First Semester 2013, University of Ghana
JQB 14, Mon 9:30-11:20

Marc Becker

Description
This course offers a survey of the history of Latin America from independence from European colonial powers at the beginning of the nineteenth century to the early twenty-first century. It explores the aftermath of colonialism, slavery, liberalism, imperialism, nationalism, populism, socialism, and revolutions through the lens of racism, class structures, gender, ethnicity, human rights, globalization, and popular movements.

Text

Meade, Teresa. A History of Modern Latin America. Malden, MA: Wiley-Blackwell, 2010.

Primary source analysis (30%).

Using your own words, explain what you think the primary sources reveal, what they conceal, and how the experiences and perspectives of the authors shaped their contents. In order to identify the main issues in the document, consider:

  • What does this source tell a reader about a historical event? What are its limits in explaining those events?
  • How does this source fit into a larger historical narrative?
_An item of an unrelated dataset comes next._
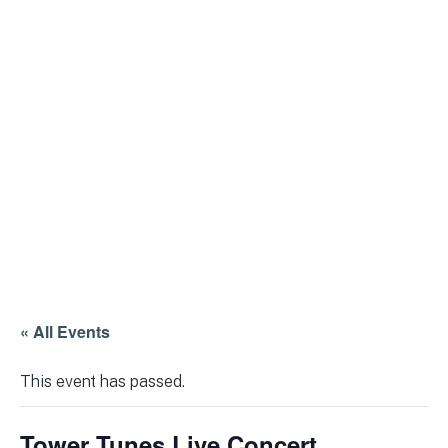
« All Events
This event has passed.
Tower Tunes Live Concert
Does it challenge or conform to what the textbook says?

In order to analyze the documents, examine the following evidence:

  • What type of source is this?
  • What can you extrapolate about who created the source, when, and where?
  • Who did the author consider the audience to be?
  • Why was the document created?
  • What views and perspectives does the document present? Are other views silenced or challenged?

Final examination (70%).

Class Schedule

Week 1            Introduction and Geography
            Read: Meade, ch. 1

Week 2            Independence
            Read: Meade, ch. 2
            Primary source: Bastidas, Puyucahua, Micaela. "Micaela Bastidas Puyucahua." In Women in Latin American History, Their Lives and Views, ed. June Edith Hahner, 30-31. Los Angeles: UCLA Latin American Center Publications, University of California, 1976.

Week 3            Slavery
            Read: Meade, ch. 3
            Primary source: Arnaiz de Espinosa, Felipe. "Felipe Edimboro Requests Manumission for Himself, His Wife, Filis, and Their Five-Month-Old Daughter." In Colonial Lives: Documents on Latin American history, 1550-1850, ed. Richard E Boyer and Geoffrey Spurling, 252-53. New York: Oxford University Press, 2000.
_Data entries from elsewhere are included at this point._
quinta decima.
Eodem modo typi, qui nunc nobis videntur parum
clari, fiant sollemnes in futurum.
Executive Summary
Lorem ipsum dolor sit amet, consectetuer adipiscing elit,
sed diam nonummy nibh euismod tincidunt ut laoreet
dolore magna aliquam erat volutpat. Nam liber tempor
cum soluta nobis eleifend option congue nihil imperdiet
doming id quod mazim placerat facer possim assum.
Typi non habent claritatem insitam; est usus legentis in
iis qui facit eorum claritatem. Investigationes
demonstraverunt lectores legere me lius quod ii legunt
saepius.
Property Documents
Week 4            Caudillos
            Read: Meade, ch. 4
            Primary source: Tristan, Flora. “Pioneer Feminist and Socialist.” In Keen's Latin American Civilization: History and society, 1492 to the present, ed. Robert Buffington and Lila M Caimari, 9th ed., 319-20.

Week 5            Imperialism
            Read: Meade, chs. 5-6
            Primary source: Calvo, Carlos. “The Calvo Clause.” In Latin America and the United States: A Documentary History, ed. Robert H. Holden and Eric Zolov, 68-69. New York: Oxford University Press, 2000.

Week 6            Mexican Revolution
            Read: Meade, ch. 7
            Primary source: Zapata, Emiliano. "Plan of Ayala." In The Mexico Reader: History, Culture, Politics, ed. G. M. Joseph and Timothy J. Henderson, 339-43. Durham: Duke University Press, 2002.

Week 7            Socialism
            Read: Meade, ch. 8
            Primary source: Mariátegui, José Carlos. "The New Peru." The Nation 128, no. 3315 (January 16, 1929): 78-79.

Week 8            Populism
            Read: Meade, chs. 9-10
            Primary source: Perón, Eva. "My Mission in Life." In Documenting Latin America: Gender, Race, and Empire, ed. Erin O'Connor and Leo Garofalo, ed., vol. 2, 178-82. Upper Saddle River, N.J.: Pearson Education, 2011.

Week 9            Cuban Revolution
            Read: Meade, ch. 11
            Primary source: Dorticós Torrado, Osvaldo. "The Family Code." In Women and the Cuban Revolution: Speeches & Documents by Fidel Castro, Vima Espín & Others, ed. Elizabeth Stone, 140-51. New York: Pathfinder Press, 1981.

Week 10          Chilean Path to Socialism
            Read: Meade, ch. 12
            Primary source: Vaky, Viron P. “Memo to Henry A. Kissinger.” National Security Council, September 14, 1970, http://gateway.proquest.com/openurl?url_ver=Z39.88-2004&res_dat=xri:dnsa&rft_dat=xri:dnsa:article:CCL00145.

Week 11          Central America
            Read: Meade, ch. 13
            Primary source: Rigoberta Menchú, I, Rigoberta Menchú: An Indian Woman in Guatemala, edited and introduced by Elisabeth Burgos-Debray (London: Verso, 1984), 220-26.

Week 12          Pink Tide Governments
            Read: Meade, ch. 14
            Primary source: Chávez, Hugo. "Capitalism is Savagery." Z Magazine 18, no. 4 (April 2005): 53-54.